Given the following:
CREATE TABLE filters (
id BIGINT NOT NULL
, name TEXT NOT NULL
, range NUMRANGE NOT NULL
, UNIQUE (id, name)
);
INSERT INTO filters (id,name,range) VALUES (99,'value1','[45,90]'::NUMRANGE);
INSERT INTO filters (id,name,range) VALUES (99,'value2','[15,50]'::NUMRANGE);
INSERT INTO filters (id,name,range) VALUES (23,'value1','[45,90]'::NUMRANGE);
CREATE TABLE data (
value1 NUMERIC
, value2 NUMERIC
);
EDIT - Added sample data rows
// filter.id = 99, neither value1 or value2 match this row
INSERT INTO data (value1,value2) VALUES (40.01, 11.12);
// filter.id = 99, only value2 matches this row
INSERT INTO data (value1,value2) VALUES (15.48, 20.14);
// filter.id = 99, only value1 matches this row
INSERT INTO data (value1,value2) VALUES (53.48, 70.14);
// filter.id = 99, both value1 and value2 match this row
INSERT INTO data (value1,value2) VALUES (64.12, 33.48);
The filters table consists of a series of filters, grouped by id.
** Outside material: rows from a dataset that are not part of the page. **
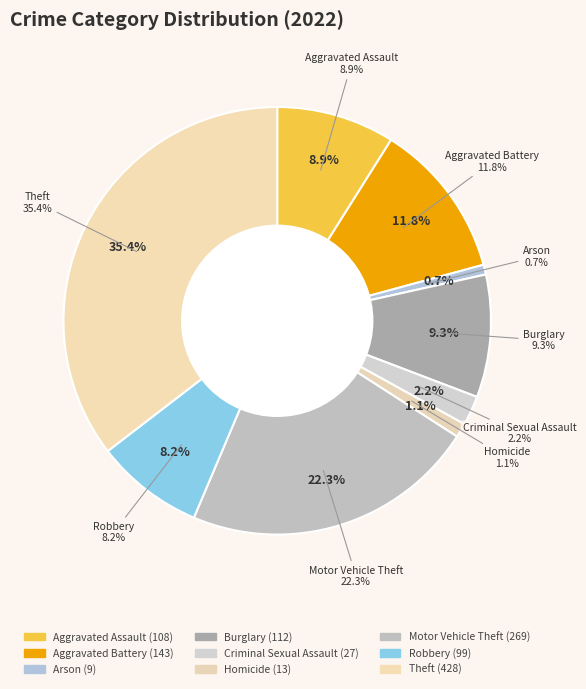

How many segments does this pie chart have?

9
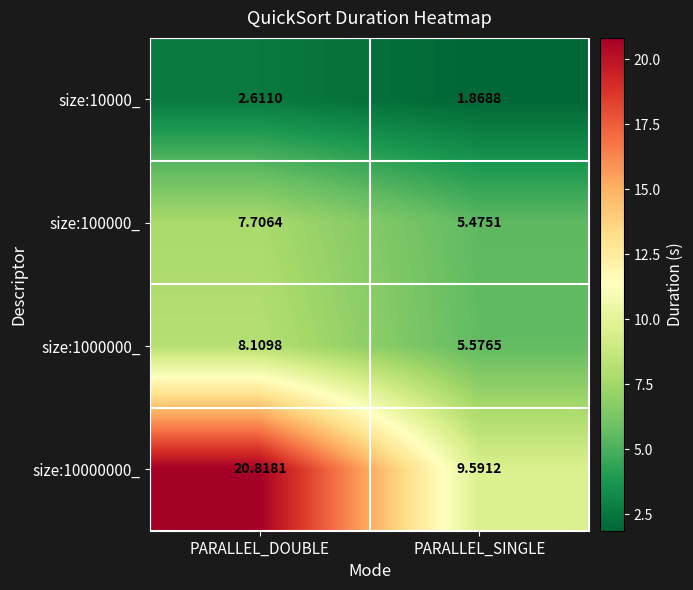

Is the value of size:10000000_ at PARALLEL_SINGLE greater than the value of size:100000_ at PARALLEL_SINGLE?

Yes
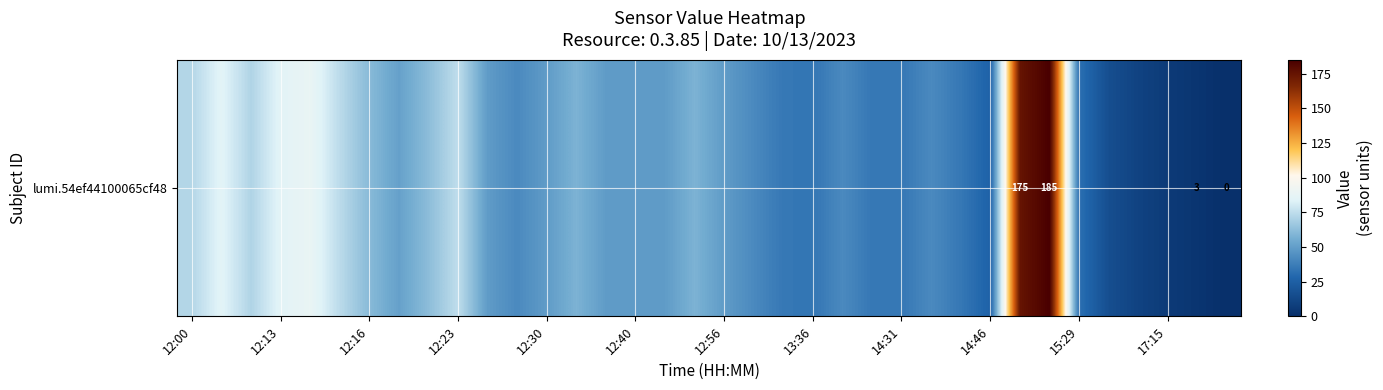

The chart shows a value of 11 at 23. True or false?

False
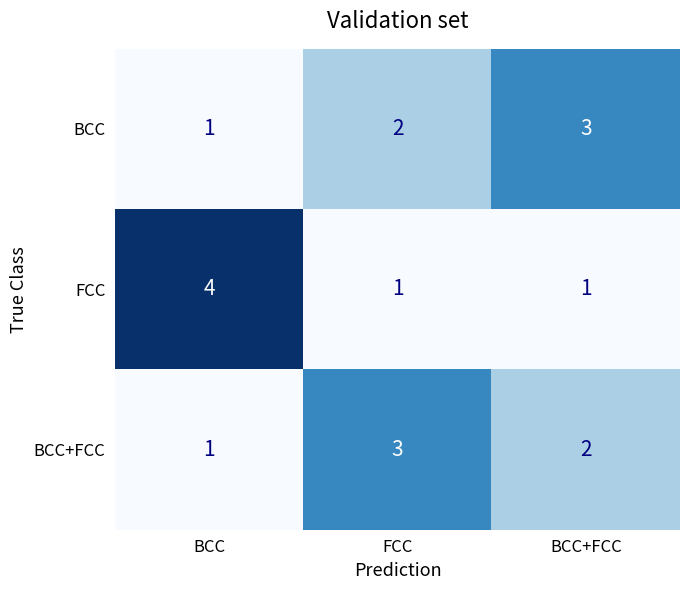

At which label does BCC+FCC first exceed 2?

FCC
I want to apply a specific group of filters (i.e. filters.id = 99) to the data table where each row of filters would apply filters.range to the column of data that matched filters.name.
Originally, the schema included a 1:1 column duplication in filters and data, such that a join could be accomplished with filters.col3 = data.col3 or by a ranged comparison. The problem is I know have over 1000 filters I'd like to track in the filters table and apply against the data table.
Tried some googling but not sure how to phrase this type of question. I know I could just form the queries in an external language, but I'd like to execute this in pure SQL/PostgreSQL if possible.
You need dynamic SQL for that.
Add a surrogate PK to your table for several reasons, one of which being a stable sort order for filters within the same group. Another: always add a PK.
CREATE TABLE filter (
filter_id serial PRIMARY KEY -- add surrogate PK
, filter_grp int NOT NULL
, name text NOT NULL
, range numrange NOT NULL
);
This function does it all:
CREATE OR REPLACE FUNCTION f_get_data(_filter_grp int)
RETURNS SETOF data AS
$func$
DECLARE
_where text;
_arr numrange[];
BEGIN
SELECT string_agg(name || ' <@ $1[' || rn || ']', ' AND ') -- AND?
,array_agg(range)
INTO _where, _arr
FROM (
SELECT name, range
,row_number() OVER (ORDER BY filter_id) AS rn
FROM filter
WHERE filter_grp = _filter_grp
ORDER BY filter_id
) sub;
-- RAISE NOTICE '%', 'SELECT * FROM data WHERE ' || _where;
RETURN QUERY EXECUTE 'SELECT * FROM data WHERE ' || _where
USING _arr;
END
$func$ LANGUAGE plpgsql;
Call:
SELECT * FROM f_get_data(99);
This builds and executes a query of the form:
SELECT * FROM data
WHERE value1 <@'[45,90]'::numrange
AND value2 <@'[15,50]'::numrange;
SELECT * FROM data
can conveniently be coupled with SETOF data
as return type of the function.
Avoid converting values to text and back when building the query string. Instead provide values with the USING
clause, and use $n
placeholders in the query sting for EXECUTE
.
In this particular case, the number of values is also dynamic. We can dodge the bullet by using array indices which automatically correspond to the position of the value in the aggregated array.